If you gathered up all the spiders on the planet and placed them on a very large scale, together they’d weigh about 25 million tons, according to Nyffler and Birkhofer. For comparison, the Titanic weighed about 52,000 tons. The mass of every spider on Earth today, in other words, is equivalent to 478 Titanics.

Spider biologists have also generally found that spiders consume approximately 10 percent of their body weight in food per day. That’s equivalent to a 200-pound man eating 20 pounds of meat each day.

Conversely, it would take approximately 2,000 pounds of spiders to consume a 200-pound man in one day.

You might be thinking you want to put Elon Musk’s flamethrower on your Xmas list right about now, in case of a spider apocalypse.

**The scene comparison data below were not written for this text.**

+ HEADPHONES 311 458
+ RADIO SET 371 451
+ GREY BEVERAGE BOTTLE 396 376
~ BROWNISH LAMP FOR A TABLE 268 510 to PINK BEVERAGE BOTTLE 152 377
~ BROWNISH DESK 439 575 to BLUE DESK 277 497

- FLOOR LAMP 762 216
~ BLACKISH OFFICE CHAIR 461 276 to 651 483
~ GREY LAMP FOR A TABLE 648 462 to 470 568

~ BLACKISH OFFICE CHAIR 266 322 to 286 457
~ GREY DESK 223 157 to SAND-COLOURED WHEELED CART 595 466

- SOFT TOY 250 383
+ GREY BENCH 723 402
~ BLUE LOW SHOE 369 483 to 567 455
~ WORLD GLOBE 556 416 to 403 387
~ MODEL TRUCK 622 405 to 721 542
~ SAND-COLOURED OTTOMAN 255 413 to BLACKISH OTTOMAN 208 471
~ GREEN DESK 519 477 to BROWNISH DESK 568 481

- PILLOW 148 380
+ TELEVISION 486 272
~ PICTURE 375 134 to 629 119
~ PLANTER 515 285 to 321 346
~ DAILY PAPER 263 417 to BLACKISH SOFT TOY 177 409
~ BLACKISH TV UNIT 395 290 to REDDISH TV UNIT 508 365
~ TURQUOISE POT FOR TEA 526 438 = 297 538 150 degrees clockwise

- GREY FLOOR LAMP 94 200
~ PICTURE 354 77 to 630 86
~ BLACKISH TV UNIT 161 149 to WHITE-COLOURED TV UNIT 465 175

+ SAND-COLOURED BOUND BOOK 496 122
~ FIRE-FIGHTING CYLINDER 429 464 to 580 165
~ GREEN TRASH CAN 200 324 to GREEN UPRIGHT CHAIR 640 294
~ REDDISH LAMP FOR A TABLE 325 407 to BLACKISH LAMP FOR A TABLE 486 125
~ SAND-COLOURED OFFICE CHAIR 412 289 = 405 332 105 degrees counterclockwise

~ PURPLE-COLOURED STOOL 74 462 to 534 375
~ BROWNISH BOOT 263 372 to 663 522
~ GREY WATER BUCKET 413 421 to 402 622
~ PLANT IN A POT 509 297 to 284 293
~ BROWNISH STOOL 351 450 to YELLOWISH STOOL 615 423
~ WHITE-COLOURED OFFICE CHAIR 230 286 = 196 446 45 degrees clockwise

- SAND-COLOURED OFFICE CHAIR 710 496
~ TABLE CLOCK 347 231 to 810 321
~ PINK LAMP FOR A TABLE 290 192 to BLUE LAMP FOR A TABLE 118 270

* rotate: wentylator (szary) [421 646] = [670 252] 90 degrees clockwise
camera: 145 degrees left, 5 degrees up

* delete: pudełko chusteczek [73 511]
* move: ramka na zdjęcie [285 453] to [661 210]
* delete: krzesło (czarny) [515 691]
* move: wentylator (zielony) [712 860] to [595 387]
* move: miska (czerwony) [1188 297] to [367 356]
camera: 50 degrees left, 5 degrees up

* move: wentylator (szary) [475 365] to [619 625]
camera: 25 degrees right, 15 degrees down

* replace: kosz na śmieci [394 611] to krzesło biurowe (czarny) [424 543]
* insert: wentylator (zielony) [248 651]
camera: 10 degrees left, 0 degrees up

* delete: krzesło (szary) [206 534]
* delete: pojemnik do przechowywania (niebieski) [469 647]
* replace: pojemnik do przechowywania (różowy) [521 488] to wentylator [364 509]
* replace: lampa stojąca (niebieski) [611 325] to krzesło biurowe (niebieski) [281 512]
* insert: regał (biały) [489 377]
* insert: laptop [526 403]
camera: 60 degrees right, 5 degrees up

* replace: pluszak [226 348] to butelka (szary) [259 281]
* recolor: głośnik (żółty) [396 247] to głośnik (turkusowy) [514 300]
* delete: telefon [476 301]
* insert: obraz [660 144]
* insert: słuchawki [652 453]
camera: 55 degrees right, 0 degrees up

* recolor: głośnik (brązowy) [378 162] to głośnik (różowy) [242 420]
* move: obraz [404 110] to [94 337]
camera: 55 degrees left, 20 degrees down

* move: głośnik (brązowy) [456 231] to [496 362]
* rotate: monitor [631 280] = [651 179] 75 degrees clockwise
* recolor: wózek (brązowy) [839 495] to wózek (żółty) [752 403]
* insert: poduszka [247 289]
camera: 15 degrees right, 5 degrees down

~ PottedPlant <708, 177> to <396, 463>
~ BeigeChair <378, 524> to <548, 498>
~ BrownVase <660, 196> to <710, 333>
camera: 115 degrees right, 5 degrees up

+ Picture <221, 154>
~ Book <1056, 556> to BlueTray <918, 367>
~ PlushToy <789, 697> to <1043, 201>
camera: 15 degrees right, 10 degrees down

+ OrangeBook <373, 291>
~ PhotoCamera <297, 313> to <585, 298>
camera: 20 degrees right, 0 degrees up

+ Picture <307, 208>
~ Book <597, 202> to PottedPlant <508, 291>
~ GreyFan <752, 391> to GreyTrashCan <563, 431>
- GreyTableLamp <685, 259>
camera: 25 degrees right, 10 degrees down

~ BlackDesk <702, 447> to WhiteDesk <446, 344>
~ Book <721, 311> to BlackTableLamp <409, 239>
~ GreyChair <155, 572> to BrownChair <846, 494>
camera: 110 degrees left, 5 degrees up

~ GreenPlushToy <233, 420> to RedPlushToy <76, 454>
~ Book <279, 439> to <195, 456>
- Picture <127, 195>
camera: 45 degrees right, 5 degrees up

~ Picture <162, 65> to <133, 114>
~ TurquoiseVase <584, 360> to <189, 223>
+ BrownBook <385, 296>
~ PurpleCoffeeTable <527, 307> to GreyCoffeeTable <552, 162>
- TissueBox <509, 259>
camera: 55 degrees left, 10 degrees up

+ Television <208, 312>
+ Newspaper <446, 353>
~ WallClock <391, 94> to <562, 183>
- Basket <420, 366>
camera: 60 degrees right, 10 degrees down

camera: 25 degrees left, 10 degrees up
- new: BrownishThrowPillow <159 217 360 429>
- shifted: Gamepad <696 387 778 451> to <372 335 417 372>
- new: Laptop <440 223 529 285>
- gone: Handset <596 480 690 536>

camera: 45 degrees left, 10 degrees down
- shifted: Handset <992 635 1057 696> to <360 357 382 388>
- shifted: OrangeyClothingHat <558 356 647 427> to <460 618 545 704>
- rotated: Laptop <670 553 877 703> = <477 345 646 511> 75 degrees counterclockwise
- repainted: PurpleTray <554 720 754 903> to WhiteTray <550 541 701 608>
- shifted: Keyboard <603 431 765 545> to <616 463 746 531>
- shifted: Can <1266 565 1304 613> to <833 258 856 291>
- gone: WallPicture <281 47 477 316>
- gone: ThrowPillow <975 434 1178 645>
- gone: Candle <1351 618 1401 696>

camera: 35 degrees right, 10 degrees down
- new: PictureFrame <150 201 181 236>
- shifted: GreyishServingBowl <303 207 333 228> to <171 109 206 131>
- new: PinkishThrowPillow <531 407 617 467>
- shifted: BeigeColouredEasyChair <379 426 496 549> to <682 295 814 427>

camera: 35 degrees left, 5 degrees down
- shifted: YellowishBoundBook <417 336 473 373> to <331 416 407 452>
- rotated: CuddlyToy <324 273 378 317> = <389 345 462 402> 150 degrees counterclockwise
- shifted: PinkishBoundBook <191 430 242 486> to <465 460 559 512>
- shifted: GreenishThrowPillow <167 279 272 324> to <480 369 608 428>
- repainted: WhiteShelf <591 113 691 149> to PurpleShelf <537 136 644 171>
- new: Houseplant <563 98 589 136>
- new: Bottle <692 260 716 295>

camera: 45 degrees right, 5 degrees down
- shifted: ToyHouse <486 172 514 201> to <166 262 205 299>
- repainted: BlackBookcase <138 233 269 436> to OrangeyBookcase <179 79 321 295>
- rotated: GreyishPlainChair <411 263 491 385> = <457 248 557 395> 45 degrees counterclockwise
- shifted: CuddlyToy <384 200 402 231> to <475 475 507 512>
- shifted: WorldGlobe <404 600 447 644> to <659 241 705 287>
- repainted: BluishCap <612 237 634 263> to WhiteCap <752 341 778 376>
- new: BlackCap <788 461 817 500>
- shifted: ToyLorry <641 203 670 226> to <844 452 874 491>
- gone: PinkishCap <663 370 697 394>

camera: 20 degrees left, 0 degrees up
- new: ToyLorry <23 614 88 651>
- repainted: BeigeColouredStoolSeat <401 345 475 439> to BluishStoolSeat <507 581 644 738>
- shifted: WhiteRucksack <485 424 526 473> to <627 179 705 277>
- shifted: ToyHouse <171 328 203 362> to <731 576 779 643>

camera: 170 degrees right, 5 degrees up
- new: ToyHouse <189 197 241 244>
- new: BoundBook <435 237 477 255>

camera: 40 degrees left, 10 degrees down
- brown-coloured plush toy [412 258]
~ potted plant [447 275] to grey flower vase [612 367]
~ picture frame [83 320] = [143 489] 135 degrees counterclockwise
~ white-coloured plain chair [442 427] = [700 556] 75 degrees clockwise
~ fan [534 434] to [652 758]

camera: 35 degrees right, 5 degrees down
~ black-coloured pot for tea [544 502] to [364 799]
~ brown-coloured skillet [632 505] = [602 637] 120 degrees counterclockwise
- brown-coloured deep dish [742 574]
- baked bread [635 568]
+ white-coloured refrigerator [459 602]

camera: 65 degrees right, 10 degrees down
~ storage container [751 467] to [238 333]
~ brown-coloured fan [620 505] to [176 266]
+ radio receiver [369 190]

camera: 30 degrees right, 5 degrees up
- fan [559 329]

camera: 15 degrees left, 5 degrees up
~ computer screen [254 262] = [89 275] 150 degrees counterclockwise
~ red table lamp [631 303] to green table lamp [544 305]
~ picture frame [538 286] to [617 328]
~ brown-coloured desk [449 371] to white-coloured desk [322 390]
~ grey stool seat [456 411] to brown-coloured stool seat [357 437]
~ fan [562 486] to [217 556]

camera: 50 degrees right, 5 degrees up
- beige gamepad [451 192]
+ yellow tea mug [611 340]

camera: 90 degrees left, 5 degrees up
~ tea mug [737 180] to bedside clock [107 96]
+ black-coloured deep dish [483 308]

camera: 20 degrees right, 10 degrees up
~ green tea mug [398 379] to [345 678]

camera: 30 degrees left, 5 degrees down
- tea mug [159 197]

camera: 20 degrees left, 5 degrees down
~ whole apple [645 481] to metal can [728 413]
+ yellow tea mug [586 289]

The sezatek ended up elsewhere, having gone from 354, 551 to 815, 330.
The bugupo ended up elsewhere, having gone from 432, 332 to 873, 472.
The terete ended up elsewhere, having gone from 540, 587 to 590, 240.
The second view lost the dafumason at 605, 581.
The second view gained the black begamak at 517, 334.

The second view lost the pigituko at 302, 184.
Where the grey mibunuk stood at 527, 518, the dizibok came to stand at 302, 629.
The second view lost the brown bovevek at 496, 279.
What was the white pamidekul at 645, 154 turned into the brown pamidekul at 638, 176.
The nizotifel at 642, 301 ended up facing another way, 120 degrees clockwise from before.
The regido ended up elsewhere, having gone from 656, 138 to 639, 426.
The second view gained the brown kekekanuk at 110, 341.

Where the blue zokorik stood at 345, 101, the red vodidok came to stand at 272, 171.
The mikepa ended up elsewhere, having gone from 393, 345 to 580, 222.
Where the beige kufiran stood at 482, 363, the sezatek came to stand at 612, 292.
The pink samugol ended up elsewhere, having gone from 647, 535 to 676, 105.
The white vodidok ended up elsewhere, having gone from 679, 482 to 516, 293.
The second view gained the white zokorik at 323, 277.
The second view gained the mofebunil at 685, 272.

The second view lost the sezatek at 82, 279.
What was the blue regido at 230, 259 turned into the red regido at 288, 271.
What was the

But hold up. I don’t want to be a force in blackening the spider’s reputation further. They’re helpful in many ways, and if you can keep yourself from squishing them with that rolled up newspaper you would be doing your home and yard a favor.

The Conversation spoke with Matt Bertone, an entomologist, on why you shouldn’t kill spiders:

Although they are generalist predators, apt to eat anything they can catch, spiders regularly capture nuisance pests and even disease-carrying insects – for example, mosquitoes. There’s even a species of jumping spider that prefers to eat blood-filled mosquitoes in African homes. So killing a spider doesn’t just cost the arachnid its life, it may take an important predator out of your home.

It’s natural to fear spiders. They have lots of legs and almost all are venomous – though the majority of species have venom too weak to cause issues in humans, if their fangs can pierce our skin at all. Evenentomologists themselves can fall prey to arachnophobia. I know a few spider researchers who overcame their fear by observing and working with these fascinating creatures. If they can do it, so can you!

And we can’t forget Lucas, the cute animated spider curing arachnophobia all over the world:

Live and let live, as the saying goes. Or, just don’t think about it too much.